START SELECTED PASSAGE
Title of each class   Trading Symbol(s)   Name of each exchange on which registered
Common Stock, $.001 par value   IDN   The NASDAQ Stock Market LLC

 

Indicate by check mark whether the registrant is an emerging growth company as defined in Rule 405 of the Securities Act of 1933 (§230.405 of this chapter) or Rule 12b-2 of the Securities Exchange Act of 1934 (§240.12b-2 of this chapter).

 

Emerging growth company

 

If an emerging growth company, indicate by check mark if the registrant has elected not to use the extended transition period for complying with any new or revised financial accounting standards provided pursuant to Section 13(a) of the Exchange Act. ☐

 

 

 

 

 

 

Item 4.01 Changes in Registrant’s Certifying Accountant.

 

(a) Dismissal of Independent Registered Public Accountant

 

Effective September 27, 2022, upon the recommendation of its Audit Committee, the Board of Directors (the “Board”) of Intellicheck, Inc. (the “Company”) has dismissed EisnerAmper LLP (“EisnerAmper”) as the independent registered public accounting firm for the Company.

 

EisnerAmper audited the financial statements of the Company for each of the two years ended December 31, 2021. The report of EisnerAmper on such financial statements did not contain an adverse opinion or disclaimer of opinion and was not qualified or modified as to uncertainty, audit scope or accounting principles.

 

During the fiscal years ended December 31, 2021 and 2020 and subsequent interim periods through the date of dismissal, there have been no: (i) “disagreements” (as that term is defined in Item 304(a)(1)(iv) of Regulation S-K and the related instructions) with EisnerAmper on any matter of accounting principles or practices, financial statement disclosure, or auditing scope or procedure, which disagreement, if not resolved to the satisfaction of EisnerAmper, would have caused them to make reference thereto in their report on the financial statements or (ii) “reportable events” (as that term is defined in Item 304(a)(1)(v) of Regulation S-K), except that EisnerAmper concurred with the Company’s assessment of a material weakness related to the Company’s internal controls over financial reporting related to its accounting for equity compensation.
END SELECTED PASSAGE
START RECORDS
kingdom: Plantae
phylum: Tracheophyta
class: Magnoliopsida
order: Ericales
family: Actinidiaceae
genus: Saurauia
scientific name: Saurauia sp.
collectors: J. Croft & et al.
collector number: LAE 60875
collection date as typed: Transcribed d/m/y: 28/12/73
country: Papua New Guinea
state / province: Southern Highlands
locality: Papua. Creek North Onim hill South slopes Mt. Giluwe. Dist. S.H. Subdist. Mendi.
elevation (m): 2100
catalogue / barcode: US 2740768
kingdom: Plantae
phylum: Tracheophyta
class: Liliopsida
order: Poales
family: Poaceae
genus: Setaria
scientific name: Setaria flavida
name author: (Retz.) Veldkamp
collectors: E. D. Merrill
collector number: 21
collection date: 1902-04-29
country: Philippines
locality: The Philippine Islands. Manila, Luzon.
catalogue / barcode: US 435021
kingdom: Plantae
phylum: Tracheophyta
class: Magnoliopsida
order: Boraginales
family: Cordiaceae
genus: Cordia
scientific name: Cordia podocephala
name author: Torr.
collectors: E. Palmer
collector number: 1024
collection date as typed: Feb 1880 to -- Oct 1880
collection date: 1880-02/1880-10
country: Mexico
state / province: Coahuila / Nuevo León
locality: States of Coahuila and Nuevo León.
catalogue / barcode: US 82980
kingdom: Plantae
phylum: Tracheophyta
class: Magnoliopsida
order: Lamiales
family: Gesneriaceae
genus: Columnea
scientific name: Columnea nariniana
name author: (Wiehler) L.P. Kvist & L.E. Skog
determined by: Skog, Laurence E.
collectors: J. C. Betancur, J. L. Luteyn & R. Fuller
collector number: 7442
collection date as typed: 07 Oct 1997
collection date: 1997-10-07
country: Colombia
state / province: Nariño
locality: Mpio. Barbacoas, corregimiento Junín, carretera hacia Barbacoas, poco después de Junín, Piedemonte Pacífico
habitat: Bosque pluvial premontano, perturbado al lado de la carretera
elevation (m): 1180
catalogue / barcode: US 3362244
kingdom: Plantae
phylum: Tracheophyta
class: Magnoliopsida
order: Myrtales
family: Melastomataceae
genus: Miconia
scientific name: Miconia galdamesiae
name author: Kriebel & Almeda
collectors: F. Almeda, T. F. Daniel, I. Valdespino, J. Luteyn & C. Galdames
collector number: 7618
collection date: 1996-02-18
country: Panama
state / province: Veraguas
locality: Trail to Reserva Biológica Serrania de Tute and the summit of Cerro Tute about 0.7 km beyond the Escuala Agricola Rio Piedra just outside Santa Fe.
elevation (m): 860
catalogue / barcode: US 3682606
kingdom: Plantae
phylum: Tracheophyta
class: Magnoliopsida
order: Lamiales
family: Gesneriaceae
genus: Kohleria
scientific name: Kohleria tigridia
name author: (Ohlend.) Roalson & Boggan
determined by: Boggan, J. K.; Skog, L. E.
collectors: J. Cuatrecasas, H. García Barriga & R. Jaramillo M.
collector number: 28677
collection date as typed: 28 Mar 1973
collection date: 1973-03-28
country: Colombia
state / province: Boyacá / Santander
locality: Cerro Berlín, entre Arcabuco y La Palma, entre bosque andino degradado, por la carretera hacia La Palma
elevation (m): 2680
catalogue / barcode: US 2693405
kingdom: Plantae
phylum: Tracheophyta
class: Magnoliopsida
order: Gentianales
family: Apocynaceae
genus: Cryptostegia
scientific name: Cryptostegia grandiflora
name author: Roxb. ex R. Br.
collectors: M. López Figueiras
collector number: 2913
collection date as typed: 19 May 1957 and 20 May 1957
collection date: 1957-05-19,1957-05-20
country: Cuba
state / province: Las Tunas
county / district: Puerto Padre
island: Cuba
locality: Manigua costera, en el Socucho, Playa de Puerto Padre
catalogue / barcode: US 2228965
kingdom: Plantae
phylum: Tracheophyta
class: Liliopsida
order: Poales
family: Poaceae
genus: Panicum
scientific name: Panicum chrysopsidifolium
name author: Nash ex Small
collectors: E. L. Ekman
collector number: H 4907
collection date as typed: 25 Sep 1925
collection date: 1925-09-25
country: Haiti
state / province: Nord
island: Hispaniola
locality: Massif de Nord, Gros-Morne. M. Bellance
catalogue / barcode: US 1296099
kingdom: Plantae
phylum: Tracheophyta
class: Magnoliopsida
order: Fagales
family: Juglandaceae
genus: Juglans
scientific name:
END RECORDS
## WORK ORDER A
In the filing on Intellicheck's change of certifying accountant, list the matters as to which EisnerAmper's report on the financial statements was not qualified or modified.
## WORK ORDER B
According to the filing on Intellicheck's change of certifying accountant, on whose recommendation did the Board dismiss EisnerAmper?
## WORK ORDER C
Write the next part of the filing on Intellicheck's change of certifying accountant.

## WRITTEN REPLY A
Uncertainty, audit scope, accounting principles

## WRITTEN REPLY B
The Audit Committee's

## WRITTEN REPLY C
 

The Company has provided EisnerAmper a copy of the disclosure made in response to this Item 4.01 and has requested that EisnerAmper provide a letter addressed to the Securities & Exchange Commission confirming their agreement with the disclosure contained herein. Pursuant to our request, EisnerAmper has provided the letter attached hereto as Exhibit 16.1.

 

(b) Newly Appointed Independent Registered Public Accountant

 

On September 27, 2022, the Board approved the engagement of FORVIS, LLP (“FORVIS”) as the Company’s independent registered public accounting firm, commencing with the review of the Company’s financial statements to be included in the Company’s Quarterly Report on Form 10-Q for the fiscal quarter ending September 30, 2022.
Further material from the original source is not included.